Ernest Failloubaz

Ernest Failloubaz (27 July 1892 in Avenches – 14 May 1919 in Lausanne) was a Swiss aviation pioneer. He received pilot's brevet number 1, issued in Switzerland on 11 October 1910, and made the first flight in Switzerland of an aircraft built and flown by a Swiss citizen.

Ernst Failloubaz
Ernest Failloubaz
Born(1892-07-27)27 July 1892
Died14 May 1919(1919-05-14) (aged 26)
Lausanne, Switzerland
NationalitySwiss
OccupationPilot, investor, entrepreneur
Known forFirst pilot licensed in Switzerland
Most prominent Swiss aviation pioneer

Life

Ernest Failloubaz' father Jules, a rich wine merchant, died when Ernest was four years old. Six years later his mother Emilie died, too. His grandmother and aunt, who owned the local bakery, then took care of him. As a child, Ernest was already passionate about mechanics and speed and convinced his grandmother to buy him probably one of the first motorcycles in Switzerland, later an automobile.[1]

The beginnings of Swiss aviation

In early 1909, at 17, Failloubaz met René Grandjean, who planned to build his own aircraft, using only a picture of Louis Blériot's aircraft. They completed this first aircraft in October 1909. Ground tests started in February 1910 at the l’Estivage field in Avenches. On 10 May 1910, with Failloubaz at the controls, it took off, flew, and landed smoothly, on the first flight in Switzerland of an aircraft built and flown by a Swiss citizen. Grandjean succeeded a few days after his friend's first flight.

Failloubaz went to Paris at the end of May 1910 to buy a Santos-Dumont Demoiselle and brought it immediately back to Avenches, where he trained daily. A few months later, having reached the limits of the Demoiselle, he bought a more powerful Blériot monoplane, to allow him flying higher and longer.

With this aircraft, Failloubaz participated at the flight meeting in Viry, Haute-Savoie, in August 1910 and dared what no one else had ever attempted before: stopping the engine in flight, gliding, and restarting his engine. On 28 September 1910, he succeeded in the first city-to-city flight in Switzerland from Avenches to Payerne, lasting six minutes.

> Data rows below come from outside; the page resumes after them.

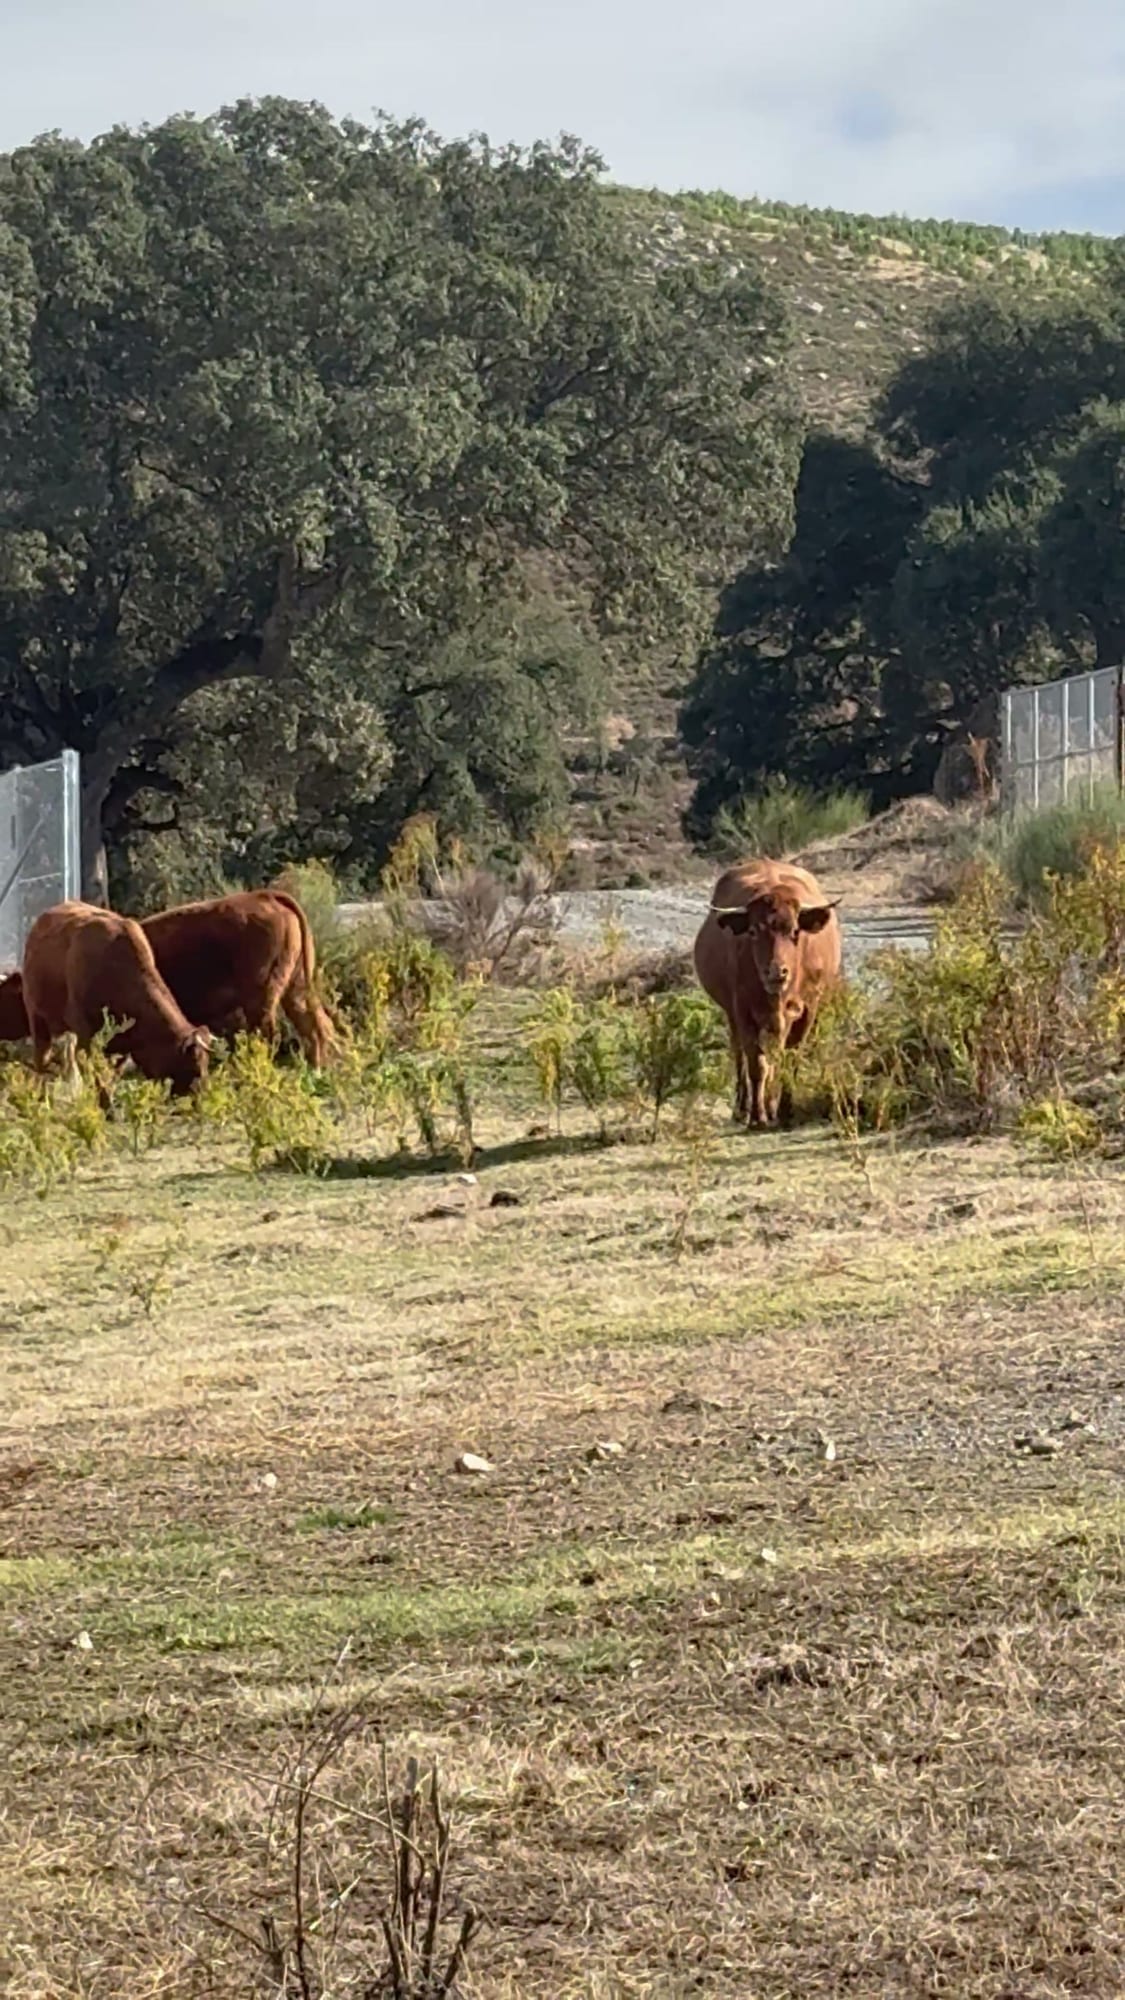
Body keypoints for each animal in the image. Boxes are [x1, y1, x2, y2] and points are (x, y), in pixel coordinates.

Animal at [694, 860, 842, 1127]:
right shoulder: (742, 1010)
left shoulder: (808, 1008)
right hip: (732, 1015)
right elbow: (756, 1063)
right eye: (753, 931)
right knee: (740, 1054)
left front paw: (785, 1110)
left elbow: (789, 1059)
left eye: (795, 931)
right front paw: (757, 1115)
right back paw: (743, 1108)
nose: (776, 971)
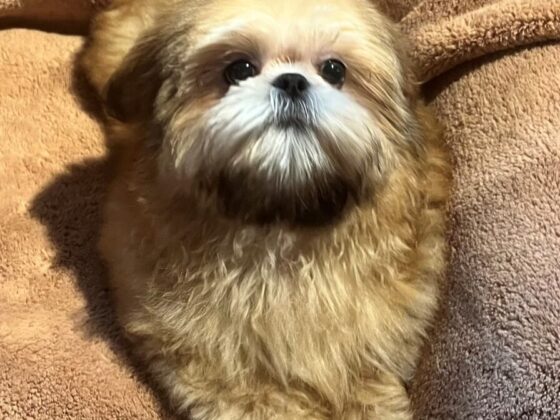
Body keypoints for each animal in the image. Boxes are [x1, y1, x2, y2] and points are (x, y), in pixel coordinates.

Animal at [82, 1, 450, 418]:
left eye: (334, 70)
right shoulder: (215, 365)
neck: (279, 223)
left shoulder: (373, 356)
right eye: (239, 69)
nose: (292, 81)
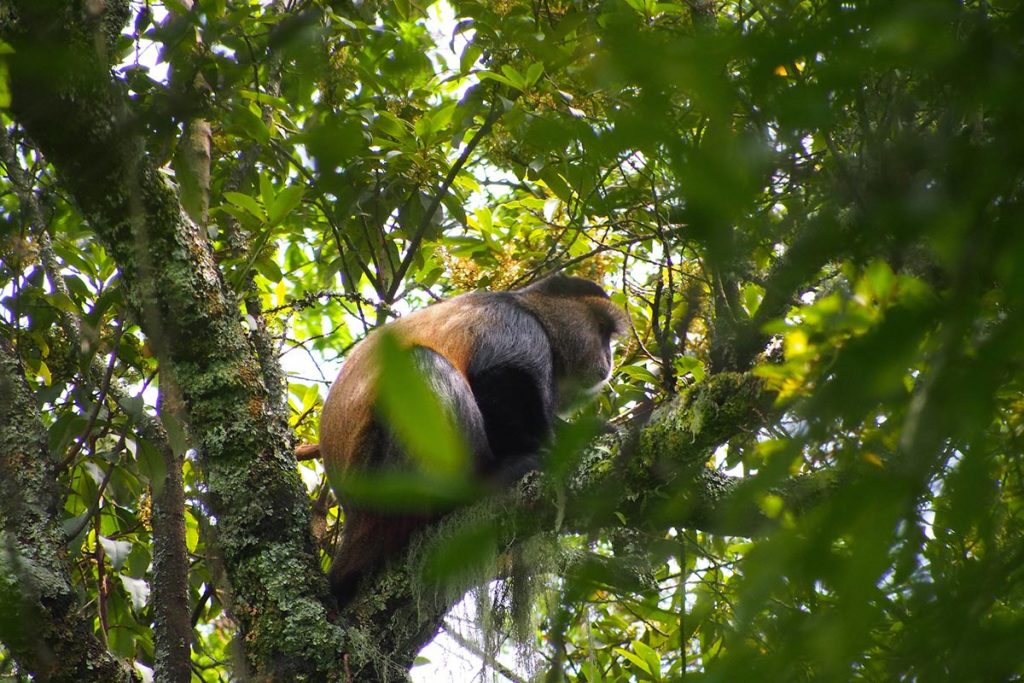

Failloubaz and Grandjean at the first Swiss flight meeting in Avenches
Ernest Failloubaz (pilot) and Gustave Lecoultre (observer) demonstrating the Dufaux 5 to the Swiss Army from 4 to 6 September 1911

On 2 October Failloubaz participated at the first Swiss flight meeting in Avenches. From October 8 to 10, at the Bern meeting, he set a record of 58 minutes and 17 seconds.[1]

On 1 October 1910, Failloubaz obtained Swiss pilot's licence number 1, with congratulations from the Confederation’s president and a gold watch inscribed "The Swiss Confederation to Ernest Failloubaz. Licence No 1 October 1910."[1][2] The same day, the first Swiss airport and the first pilot school was inaugurated in Avenches.

In January 1911, Failloubaz received a new aircraft from Armand Dufaux, a Dufaux 5 biplane. Failloubaz later acquired a licence to build it in Switzerland as the Failloubaz-Licence Dufaux. On 11 May 1911, the airport company and flying school of Avenches was constituted, with Failloubaz being the main financier. From 4 to 6 September 1911 Failloubaz participated as pilot (his friend Gustave Lecoultre as observer) at an exercise with the 1st Swiss Army Corps and demonstrated the military possibilities of aircraft with his Dufaux 5; the beginning of the military aviation in Switzerland.

On 1 October 1911, 15,000 visitors followed Failloubaz' exploits at the flight meeting in Avenches. Guided by counsellors, Failloubaz invested all his money in the first Swiss flight school, an aircraft production facility and the airport in Avenches.

Money began to go missing, politicians who had supported Failloubaz began to abandon him, and he went bankrupt. At the beginning of World War I, he failed the medical examination for future military pilots. At the time, he was director of the new airport in Dübendorf.[1]

On 28 April 1916, Failloubaz visited l’Estivage airfield one last time when Marcel Pasche landed with a brand new Blériot. Pasche loaned him this aircraft, in which Failloubaz that evening made his final.[1]

Failloubaz died in the cantonal hospital of Lausanne of tuberculosis at age 26.

Honor

In 1942, a monument in memory of Ernest Failloubaz was erected in Avenches, in 1960 a second one by the Swiss government at the Swiss Air Force airport in Payerne.

Failloubaz is commemorated in a Swiss postage stamp issued on 4 March 2010, to celebrate 100 years aviation in Switzerland.[3]